Sin embargo, a doña Liliana el buen pasar no le había modificado el rictus amargo que le ensombrecía el rostro cada vez que se asomaba a la calle. En la intimidad del hogar seguía reclamando una mudanza a un sitio ¨más a la altura de uno”, discusiones que Rogelio siempre pateaba para más adelante, cuando hubieran acumulado un capital mayor.

Los vecinos de la cuadra ya llevaban dos colectas para ayudar a solventar el tratamiento del bebé de los Rosetti, afectado de atrofia muscular espinal, y para los Barragán, que se habían quedado sin sustento cuando cerró la curtiembre en la que trabajaban Pedro y su hijo Eduardito.

Es cierto que los Pérez Rivarola habían contribuido con algo, pero las dos veces fue a regañadientes y con una cifra mucho menor a la que sus posibilidades permitían.

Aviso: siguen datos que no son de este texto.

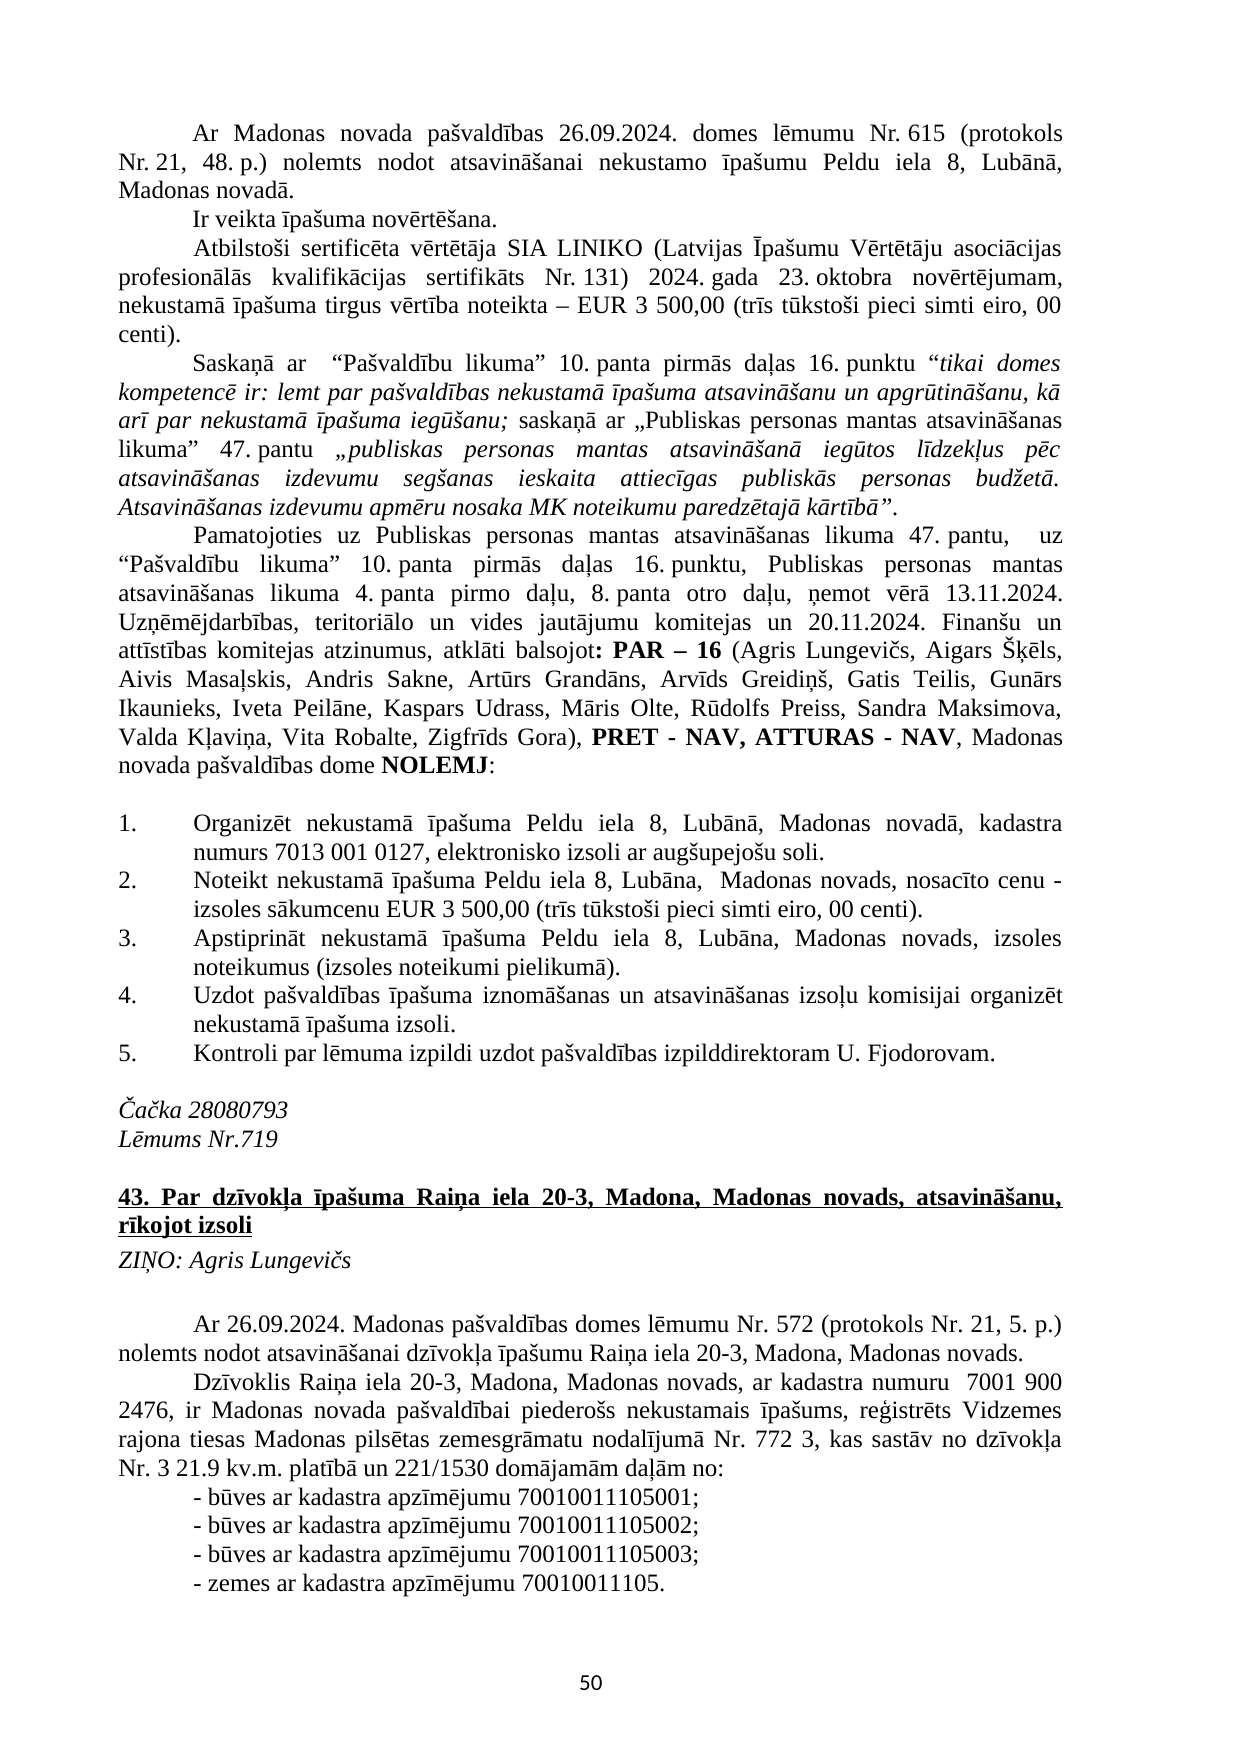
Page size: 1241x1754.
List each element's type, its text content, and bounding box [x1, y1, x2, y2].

list Organizēt nekustamā īpašuma Peldu iela 8, Lubānā, Madonas novadā, kadastra numurs 7013 001 0127, elektronisko izsoli ar augšupejošu soli. [118, 808, 1063, 866]
text 43. Par dzīvokļa īpašuma Raiņa iela 20-3, Madona, Madonas novads, atsavināšanu, rīkojot izsoli [118, 1182, 1063, 1207]
list Apstiprināt nekustamā īpašuma Peldu iela 8, Lubāna, Madonas novads, izsoles noteikumus (izsoles noteikumi pielikumā). [118, 923, 1063, 981]
text - būves ar kadastra apzīmējumu 70010011105002; [118, 1511, 1063, 1539]
list Noteikt nekustamā īpašuma Peldu iela 8, Lubāna, Madonas novads, nosacīto cenu - izsoles sākumcenu EUR 3 500,00 (trīs tūkstoši pieci simti eiro, 00 centi). [118, 866, 1063, 923]
text - būves ar kadastra apzīmējumu 70010011105003; [118, 1539, 1063, 1568]
text Atbilstoši sertificēta vērtētāja SIA LINIKO (Latvijas Īpašumu Vērtētāju asociācijas profesionālās kvalifikācijas sertifikāts Nr. 131) 2024. gada 23. oktobra novērtējumam, nekustamā īpašuma tirgus vērtība noteikta – EUR 3 500,00 (trīs tūkstoši pieci simti eiro, 00 centi). [118, 233, 1063, 348]
text - zemes ar kadastra apzīmējumu 70010011105. [118, 1568, 1063, 1597]
text Dzīvoklis Raiņa iela 20-3, Madona, Madonas novads, ar kadastra numuru 7001 900 2476, ir Madonas novada pašvaldībai piederošs nekustamais īpašums, reģistrēts Vidzemes rajona tiesas Madonas pilsētas zemesgrāmatu nodalījumā Nr. 772 3, kas sastāv no dzīvokļa Nr. 3 21.9 kv.m. platībā un 221/1530 domājamām daļām no: [118, 1367, 1063, 1482]
text 43. Par dzīvokļa īpašuma Raiņa iela 20-3, Madona, Madonas novads, atsavināšanu, rīkojot izsoli [118, 1208, 1063, 1239]
list Kontroli par lēmuma izpildi uzdot pašvaldības izpilddirektoram U. Fjodorovam. [118, 1038, 1063, 1067]
text Čačka 28080793 [118, 1096, 1063, 1124]
text - būves ar kadastra apzīmējumu 70010011105001; [118, 1482, 1063, 1511]
text ZIŅO: Agris Lungevičs [118, 1246, 1063, 1274]
text Ar 26.09.2024. Madonas pašvaldības domes lēmumu Nr. 572 (protokols Nr. 21, 5. p.) nolemts nodot atsavināšanai dzīvokļa īpašumu Raiņa iela 20-3, Madona, Madonas novads. [118, 1309, 1063, 1367]
text Ar Madonas novada pašvaldības 26.09.2024. domes lēmumu Nr. 615 (protokols Nr. 21, 48. p.) nolemts nodot atsavināšanai nekustamo īpašumu Peldu iela 8, Lubānā, Madonas novadā. [118, 118, 1063, 204]
text Ir veikta īpašuma novērtēšana. [118, 204, 1063, 233]
list Uzdot pašvaldības īpašuma iznomāšanas un atsavināšanas izsoļu komisijai organizēt nekustamā īpašuma izsoli. [118, 981, 1063, 1038]
text Lēmums Nr.719 [118, 1124, 1063, 1153]
text Saskaņā ar “Pašvaldību likuma” 10. panta pirmās daļas 16. punktu “tikai domes kompetencē ir: lemt par pašvaldības nekustamā īpašuma atsavināšanu un apgrūtināšanu, kā arī par nekustamā īpašuma iegūšanu; saskaņā ar „Publiskas personas mantas atsavināšanas likuma” 47. pantu „publiskas personas mantas atsavināšanā iegūtos līdzekļus pēc atsavināšanas izdevumu segšanas ieskaita attiecīgas publiskās personas budžetā. Atsavināšanas izdevumu apmēru nosaka MK noteikumu paredzētajā kārtībā”. [118, 348, 1063, 521]
text Pamatojoties uz Publiskas personas mantas atsavināšanas likuma 47. pantu, uz “Pašvaldību likuma” 10. panta pirmās daļas 16. punktu, Publiskas personas mantas atsavināšanas likuma 4. panta pirmo daļu, 8. panta otro daļu, ņemot vērā 13.11.2024. Uzņēmējdarbības, teritoriālo un vides jautājumu komitejas un 20.11.2024. Finanšu un attīstības komitejas atzinumus, atklāti balsojot: PAR – 16 (Agris Lungevičs, Aigars Šķēls, Aivis Masaļskis, Andris Sakne, Artūrs Grandāns, Arvīds Greidiņš, Gatis Teilis, Gunārs Ikaunieks, Iveta Peilāne, Kaspars Udrass, Māris Olte, Rūdolfs Preiss, Sandra Maksimova, Valda Kļaviņa, Vita Robalte, Zigfrīds Gora), PRET - NAV, ATTURAS - NAV, Madonas novada pašvaldības dome NOLEMJ: [118, 521, 1063, 779]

La queja de doña Liliana no había tardado en retumbar por toda la casa: “para qué pagamos un platal en impuestos si después tenemos que ayudar a la gentuza que no se esfuerza como uno”.

Marita acopiaba comentarios como estos y los procesaba con dificultades cada vez mayores. Y ese “como uno” que se reiteraba tanto no contribuía en nada a aplacarle la acidez estomacal recurrente.

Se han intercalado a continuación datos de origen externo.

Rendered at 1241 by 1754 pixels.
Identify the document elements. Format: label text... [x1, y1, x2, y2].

“Si no hubiera tantos planes sociales, la gente se esforzaría más”. “¿Cuándo nos vamos a dar cuenta de que el Estado está criando generaciones de vagos?”, “¡Ahí tenés lo que ganamos con estos gobiernos populistas!”, se desesperaba “la marquesa”, como Marita la llamaba mentalmente cuando la mujer sacaba a relucir su muestrario de frases hechas, construidas a partir de recortes de las “opiniones calificadas” que le suministraba la pantalla de un par de canales de referencia. “Los únicos que se pueden ver, los que te cuentan lo que pasa de verdad, Marita”.

A Cacho y a su esposa les costaba un enorme trabajo aceptar que alguien defendiera con tanto énfasis intereses de clase que ni siquiera eran los suyos. Quizás, se decían, era el empeño más o menos consciente que ponían para ser aceptados y pasar a formar parte de un universo al que recién llegaban.

Tanto crecía la furia de “la marquesa” que en algún momento sintió necesidad de llevar la prédica más allá y desasnar al populacho que no entendía razones y seguía votando tan mal cada vez que había elecciones.

Pero cuando lo intentó con Marita alcanzó un punto límite en el que la empleada decidió dejar de lado el silencio y la tolerancia de tantos meses. Una sonrisa discreta acompañó sus palabras tranquilas, casi en susurro, pero que igual desequilibraron a la matrona: “Quédese tranquila, señora. Jamás elegiríamos candidatos dañinos. En mi familia siempre votamos en defensa propia”.



(*) Docente e investigador del Instituto Universitario Patagónico de las Artes.